Cellular homeostasis is maintained through a vast array of cellular signaling networks that act in concert to elicit coordinated responses in response to internal/external cues. Dysregulation of the network forms the etiological basis for most, if not all, of the diseases. Therefore, identifying the aberrant signaling nodes and the causative factors could serve as potential therapeutic targets. A greater part of our current therapeutic strategies rely on the data arising from mere 2% of the genome, which codes for the proteins. Recent studies, as discussed here, have shown that the non-coding RNAs, especially the lncRNAs, play cardinal roles in the genesis and progression of multifactorial human diseases. Each of the human diseases are complex with respect to the interconnected network of signaling pathways and their crosstalks. LncRNAs mediate the crosstalk between these diverse signaling cascades with their diverse interactome including proteins, RNAs and lipids.

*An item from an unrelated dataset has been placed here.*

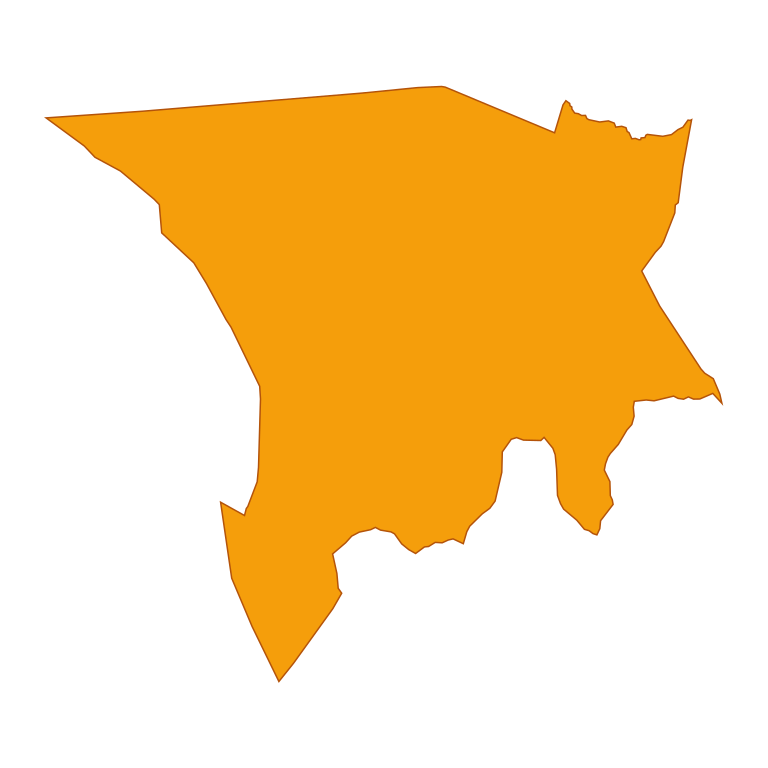 outline of Mosop, Rift Valley, Kenya
{"feature_id": "3690345B59171839823035", "entity_name": "Mosop", "entity_type": "district", "adm_level": 2, "iso_a3": "KEN", "parent_name": "Kenya", "parent_adm1": "Rift Valley", "projection": "orthographic", "projection_center": [35.043, 0.418], "detail": "medium", "context": "isolated", "style": "filled", "palette": "amber", "viewbox_px": 768, "rotation_deg": 0, "n_neighbors": 0, "source": "geoboundaries", "source_scale": "gbopen_adm2", "svg_char_len": 1925}
<svg xmlns="http://www.w3.org/2000/svg" viewBox="0 0 768 768"><path d="M721.9,403.3L719.8,394.1L713.3,378.7L704.7,373.2L700.9,368.9L659.7,306.1L641.7,271.0L655.3,252.3L661.0,246.2L663.6,241.6L674.8,212.9L675.3,205.0L678.2,202.7L682.8,167.1L691.6,119.7L690.2,120.4L688.0,120.1L682.9,127.2L678.0,129.6L671.5,134.6L662.8,136.3L647.3,134.4L645.9,135.2L644.9,137.6L641.1,137.9L640.7,139.6L639.1,139.8L635.4,138.4L631.8,138.8L629.0,132.6L627.2,131.5L626.0,127.7L621.7,126.3L615.8,127.1L614.2,123.1L608.4,120.9L599.7,122.0L588.9,119.7L586.9,118.6L585.5,115.4L581.6,115.5L578.4,113.7L574.7,113.1L571.9,109.1L571.8,107.0L570.0,105.7L569.7,103.5L565.9,100.7L563.0,104.9L554.6,132.8L445.2,87.1L441.6,86.5L417.6,87.6L361.8,93.1L142.9,111.2L46.1,117.9L84.3,146.0L95.0,157.3L120.4,171.0L154.1,199.2L159.3,204.6L161.7,232.9L193.8,262.8L206.5,283.6L226.0,319.5L231.1,327.3L259.7,386.3L260.5,399.0L258.5,467.4L257.2,481.8L247.8,506.5L246.3,508.5L244.5,515.5L220.6,502.2L231.7,578.2L252.1,626.5L278.9,681.5L293.4,663.4L332.8,608.7L341.7,593.2L338.2,588.3L336.9,573.5L332.6,553.9L345.6,542.8L351.7,536.1L359.3,532.1L370.6,529.7L375.4,527.4L380.5,530.1L391.0,531.9L394.5,533.8L401.7,543.9L408.7,549.6L415.6,553.5L424.5,546.9L428.6,546.5L435.2,542.4L442.2,542.8L448.3,540.0L453.1,538.9L463.3,543.7L466.8,531.7L469.7,526.2L482.4,513.7L489.8,508.3L495.1,501.1L501.8,472.3L502.3,451.9L511.2,439.3L516.6,437.6L523.5,440.1L540.8,440.5L544.1,437.4L552.9,448.3L555.2,454.7L556.6,469.3L557.5,495.4L560.5,503.6L563.6,509.1L576.8,520.2L584.4,529.3L589.1,530.7L593.0,533.6L596.9,534.9L599.8,528.7L600.6,520.7L613.1,504.4L612.3,499.9L610.3,495.6L609.9,481.6L604.3,470.1L605.5,463.8L607.9,457.2L610.3,453.5L618.3,444.4L626.9,430.0L631.8,424.5L634.1,416.2L633.3,407.2L634.3,401.3L646.2,400.0L654.1,400.8L673.6,396.1L678.1,398.4L683.6,399.2L688.4,396.9L693.5,399.1L699.8,399.0L712.8,393.4L721.9,403.3Z" fill="#f59e0b" stroke="#b45309" stroke-width="1.5"/></svg>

Aberrant expression or asynchronous signaling by lncRNAs and their interactome contribute not only to the pathogenesis and progression of diseases, but also to therapy resistance. Furthermore, similar to the SNPs (single nuclear polymorphisms) in coding regions of the genome, mutations in lncRNAs are also being unraveled to contribute to disease risks in humans. The systematic investigation of lncRNA profiles in diverse human disease types would pioneer the efforts in developing lncRNA-based disease biomarkers as well as therapeutic targets. However, extensive in vitro and in vivo experimental validations are required for definitive conclusions on the regulatory as well as biological roles of lncRNAs and the effects of targeting the critical lncRNAs for therapy. Unraveling the diverse lncRNA-based therapeutic strategies would undoubtedly shed light on the existing complexities of several targeted therapeutics that so far have been unsuccessful in suppressing the disease or even in combating the multifaceted therapeutic resistance. Considering the multitudes of genetic and epigenetic events regulated by lncRNAs, development of a personalized therapeutic approach can be refined by investigating the therapeutic targeting lncRNAs alone or in combination with other targeted therapeutic agents.